● Your instructions: Reproduce the source text of each of the entries below verbatim. Omit the pictures from your answer.

● Data shown:
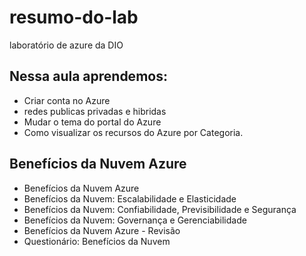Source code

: # resumo-do-lab
laboratório de azure da DIO



## Nessa aula aprendemos:
* Criar conta no Azure
* redes publicas privadas e hibridas
* Mudar o tema do portal do Azure
* Como visualizar os recursos do Azure por Categoria.
## Benefícios da Nuvem Azure

* Benefícios da Nuvem Azure
* Benefícios da Nuvem: Escalabilidade e Elasticidade
* Benefícios da Nuvem: Confiabilidade, Previsibilidade e Segurança
* Benefícios da Nuvem: Governança e Gerenciabilidade
* Benefícios da Nuvem Azure - Revisão
* Questionário: Benefícios da Nuvem

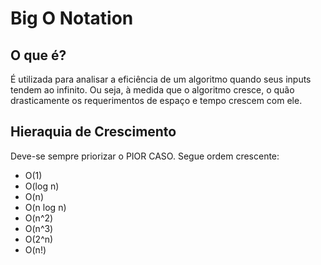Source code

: # Big O Notation

## O que é?

É utilizada para analisar a eficiência de um algoritmo quando seus inputs tendem ao infinito. Ou seja, à medida que o algoritmo cresce, o quão drasticamente os requerimentos de espaço e tempo crescem com ele.

## Hieraquia de Crescimento

Deve-se sempre priorizar o PIOR CASO. Segue ordem crescente:

- O(1)
- O(log n)
- O(n)
- O(n log n)
- O(n^2)
- O(n^3)
- O(2^n)
- O(n!)
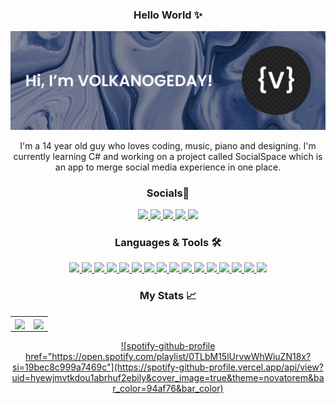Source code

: <div align="center">

### Hello World ✨
<a href="https://github.com/volkanogeday">
  <img src="./banner.png" />
</a>

I'm a 14 year old guy who loves coding, music, piano and designing. I'm currently learning C# and working on a project called SocialSpace which is an app to merge social media experience in one place.  

### Socials📱
<a href="https://volkanogeday.github.io">
  <img src="https://img.shields.io/badge/volkanogeday.github.io-dcedc8?style=for-the-badge&logo=github&labelColor=c5e1a5&logoColor=black" />
</a>
<a href="mailto:vokarakose@gmail.com">
  <img src="https://img.shields.io/badge/vokarakose@gmail.com-dcedc8?style=for-the-badge&logo=gmail&labelColor=c5e1a5&logoColor=black" />
</a>
<a href="https://discord.com/users/1000793854456381460">
  <img src="https://img.shields.io/badge/volkanogeday%238060-dcedc8?style=for-the-badge&logo=discord&labelColor=c5e1a5&logoColor=black"  />
</a>
<a href="https://instagram.com/volkan.ogeday/">
  <img src="https://img.shields.io/badge/volkan.ogeday-dcedc8?style=for-the-badge&logo=instagram&labelColor=c5e1a5&logoColor=black" />
</a>
<a href="https://www.reddit.com/user/VOLKANOGEDAY">
  <img src="https://img.shields.io/badge/VOLKANOGEDAY-dcedc8?style=for-the-badge&logo=reddit&labelColor=c5e1a5&logoColor=black" />
</a>

### Languages & Tools 🛠️
<a href="https://volkanogeday.github.io">
  <img src="https://img.shields.io/badge/c%23-dcedc8?style=for-the-badge&logo=csharp&labelColor=c5e1a5&logoColor=black"/>
  <img src="https://img.shields.io/badge/.net-dcedc8?style=for-the-badge&logo=dotnet&labelColor=c5e1a5&logoColor=black"/>
  <img src="https://img.shields.io/badge/html5-dcedc8?style=for-the-badge&logo=html5&labelColor=c5e1a5&logoColor=black"/>
  <img src="https://img.shields.io/badge/css3-dcedc8?style=for-the-badge&logo=css3&labelColor=c5e1a5&logoColor=black"/>
  <img src="https://img.shields.io/badge/markdown-dcedc8?style=for-the-badge&logo=markdown&labelColor=c5e1a5&logoColor=black"/>
  <img src="https://img.shields.io/badge/git-dcedc8?style=for-the-badge&logo=git&labelColor=c5e1a5&logoColor=black"/>
  <img src="https://img.shields.io/badge/github-dcedc8?style=for-the-badge&logo=github&labelColor=c5e1a5&logoColor=black"/>
  <img src="https://img.shields.io/badge/visual%20studio-dcedc8?style=for-the-badge&logo=visual%20studio&labelColor=c5e1a5&logoColor=black"/>
  <img src="https://img.shields.io/badge/visual%20studio%20code-dcedc8?style=for-the-badge&logo=visual%20studio%20code&labelColor=c5e1a5&logoColor=black"/>
  <img src="https://img.shields.io/badge/linux-dcedc8?style=for-the-badge&logo=linux&labelColor=c5e1a5&logoColor=black"/>
  <img src="https://img.shields.io/badge/terminal-dcedc8?style=for-the-badge&logo=windows%20terminal&labelColor=c5e1a5&logoColor=black"/>
  <img src="https://img.shields.io/badge/winui-dcedc8?style=for-the-badge&logo=windows&labelColor=c5e1a5&logoColor=black"/>
  <img src="https://img.shields.io/badge/material%20design-dcedc8?style=for-the-badge&logo=android&labelColor=c5e1a5&logoColor=black"/>
  <img src="https://img.shields.io/badge/figma-dcedc8?style=for-the-badge&logo=figma&labelColor=c5e1a5&logoColor=black" />
  <img src="https://img.shields.io/badge/photoshop-dcedc8?style=for-the-badge&logo=adobe%20photoshop&labelColor=c5e1a5&logoColor=black"/>
  <img src="https://img.shields.io/badge/autocad-dcedc8?style=for-the-badge&logo=autodesk&labelColor=c5e1a5&logoColor=black"/>
</a>

### My Stats 📈
<a href="https://github.com/volkanogeday">
  <table href="https://github.com/volkanogeday" width="100%">
    <td width="50%" style="border: none">
      <img align="center" src="https://github-readme-stats.vercel.app/api?username=volkanogeday&title_color=000000&text_color=000000&icon_color=000000&show_icons=true&hide_border=true" vertical-align="middle"/>
    </td>
    <td width="50%" style="border: none">
      <img align="center" src="https://github-readme-stats.vercel.app/api/top-langs/?username=volkanogeday&title_color=000000&text_color=000000&layout=compact&hide_border=true" vertical-align="middle"/>
    </td>
  </table>
</a>

<a href="https://open.spotify.com/playlist/0TLbM15lUrvwWhWiuZN18x?si=19bec8c999a7469c">![spotify-github-profile href="https://open.spotify.com/playlist/0TLbM15lUrvwWhWiuZN18x?si=19bec8c999a7469c"](https://spotify-github-profile.vercel.app/api/view?uid=hyewjmvtkdou1abrhuf2ebily&cover_image=true&theme=novatorem&bar_color=94af76&bar_color)</a>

● Response below:
Source code

: # resumo-do-lab
laboratório de azure da DIO



## Nessa aula aprendemos:
* Criar conta no Azure
* redes publicas privadas e hibridas
* Mudar o tema do portal do Azure
* Como visualizar os recursos do Azure por Categoria.
## Benefícios da Nuvem Azure

* Benefícios da Nuvem Azure
* Benefícios da Nuvem: Escalabilidade e Elasticidade
* Benefícios da Nuvem: Confiabilidade, Previsibilidade e Segurança
* Benefícios da Nuvem: Governança e Gerenciabilidade
* Benefícios da Nuvem Azure - Revisão
* Questionário: Benefícios da Nuvem

Source code

: # Big O Notation

## O que é?

É utilizada para analisar a eficiência de um algoritmo quando seus inputs tendem ao infinito. Ou seja, à medida que o algoritmo cresce, o quão drasticamente os requerimentos de espaço e tempo crescem com ele.

## Hieraquia de Crescimento

Deve-se sempre priorizar o PIOR CASO. Segue ordem crescente:

- O(1)
- O(log n)
- O(n)
- O(n log n)
- O(n^2)
- O(n^3)
- O(2^n)
- O(n!)
Source code

: <div align="center">

### Hello World ✨
<a href="https://github.com/volkanogeday">
  <img src="./banner.png" />
</a>

I'm a 14 year old guy who loves coding, music, piano and designing. I'm currently learning C# and working on a project called SocialSpace which is an app to merge social media experience in one place.  

### Socials📱
<a href="https://volkanogeday.github.io">
  <img src="https://img.shields.io/badge/volkanogeday.github.io-dcedc8?style=for-the-badge&logo=github&labelColor=c5e1a5&logoColor=black" />
</a>
<a href="mailto:vokarakose@gmail.com">
  <img src="https://img.shields.io/badge/vokarakose@gmail.com-dcedc8?style=for-the-badge&logo=gmail&labelColor=c5e1a5&logoColor=black" />
</a>
<a href="https://discord.com/users/1000793854456381460">
  <img src="https://img.shields.io/badge/volkanogeday%238060-dcedc8?style=for-the-badge&logo=discord&labelColor=c5e1a5&logoColor=black"  />
</a>
<a href="https://instagram.com/volkan.ogeday/">
  <img src="https://img.shields.io/badge/volkan.ogeday-dcedc8?style=for-the-badge&logo=instagram&labelColor=c5e1a5&logoColor=black" />
</a>
<a href="https://www.reddit.com/user/VOLKANOGEDAY">
  <img src="https://img.shields.io/badge/VOLKANOGEDAY-dcedc8?style=for-the-badge&logo=reddit&labelColor=c5e1a5&logoColor=black" />
</a>

### Languages & Tools 🛠️
<a href="https://volkanogeday.github.io">
  <img src="https://img.shields.io/badge/c%23-dcedc8?style=for-the-badge&logo=csharp&labelColor=c5e1a5&logoColor=black"/>
  <img src="https://img.shields.io/badge/.net-dcedc8?style=for-the-badge&logo=dotnet&labelColor=c5e1a5&logoColor=black"/>
  <img src="https://img.shields.io/badge/html5-dcedc8?style=for-the-badge&logo=html5&labelColor=c5e1a5&logoColor=black"/>
  <img src="https://img.shields.io/badge/css3-dcedc8?style=for-the-badge&logo=css3&labelColor=c5e1a5&logoColor=black"/>
  <img src="https://img.shields.io/badge/markdown-dcedc8?style=for-the-badge&logo=markdown&labelColor=c5e1a5&logoColor=black"/>
  <img src="https://img.shields.io/badge/git-dcedc8?style=for-the-badge&logo=git&labelColor=c5e1a5&logoColor=black"/>
  <img src="https://img.shields.io/badge/github-dcedc8?style=for-the-badge&logo=github&labelColor=c5e1a5&logoColor=black"/>
  <img src="https://img.shields.io/badge/visual%20studio-dcedc8?style=for-the-badge&logo=visual%20studio&labelColor=c5e1a5&logoColor=black"/>
  <img src="https://img.shields.io/badge/visual%20studio%20code-dcedc8?style=for-the-badge&logo=visual%20studio%20code&labelColor=c5e1a5&logoColor=black"/>
  <img src="https://img.shields.io/badge/linux-dcedc8?style=for-the-badge&logo=linux&labelColor=c5e1a5&logoColor=black"/>
  <img src="https://img.shields.io/badge/terminal-dcedc8?style=for-the-badge&logo=windows%20terminal&labelColor=c5e1a5&logoColor=black"/>
  <img src="https://img.shields.io/badge/winui-dcedc8?style=for-the-badge&logo=windows&labelColor=c5e1a5&logoColor=black"/>
  <img src="https://img.shields.io/badge/material%20design-dcedc8?style=for-the-badge&logo=android&labelColor=c5e1a5&logoColor=black"/>
  <img src="https://img.shields.io/badge/figma-dcedc8?style=for-the-badge&logo=figma&labelColor=c5e1a5&logoColor=black" />
  <img src="https://img.shields.io/badge/photoshop-dcedc8?style=for-the-badge&logo=adobe%20photoshop&labelColor=c5e1a5&logoColor=black"/>
  <img src="https://img.shields.io/badge/autocad-dcedc8?style=for-the-badge&logo=autodesk&labelColor=c5e1a5&logoColor=black"/>
</a>

### My Stats 📈
<a href="https://github.com/volkanogeday">
  <table href="https://github.com/volkanogeday" width="100%">
    <td width="50%" style="border: none">
      <img align="center" src="https://github-readme-stats.vercel.app/api?username=volkanogeday&title_color=000000&text_color=000000&icon_color=000000&show_icons=true&hide_border=true" vertical-align="middle"/>
    </td>
    <td width="50%" style="border: none">
      <img align="center" src="https://github-readme-stats.vercel.app/api/top-langs/?username=volkanogeday&title_color=000000&text_color=000000&layout=compact&hide_border=true" vertical-align="middle"/>
    </td>
  </table>
</a>

<a href="https://open.spotify.com/playlist/0TLbM15lUrvwWhWiuZN18x?si=19bec8c999a7469c">![spotify-github-profile href="https://open.spotify.com/playlist/0TLbM15lUrvwWhWiuZN18x?si=19bec8c999a7469c"](https://spotify-github-profile.vercel.app/api/view?uid=hyewjmvtkdou1abrhuf2ebily&cover_image=true&theme=novatorem&bar_color=94af76&bar_color)</a>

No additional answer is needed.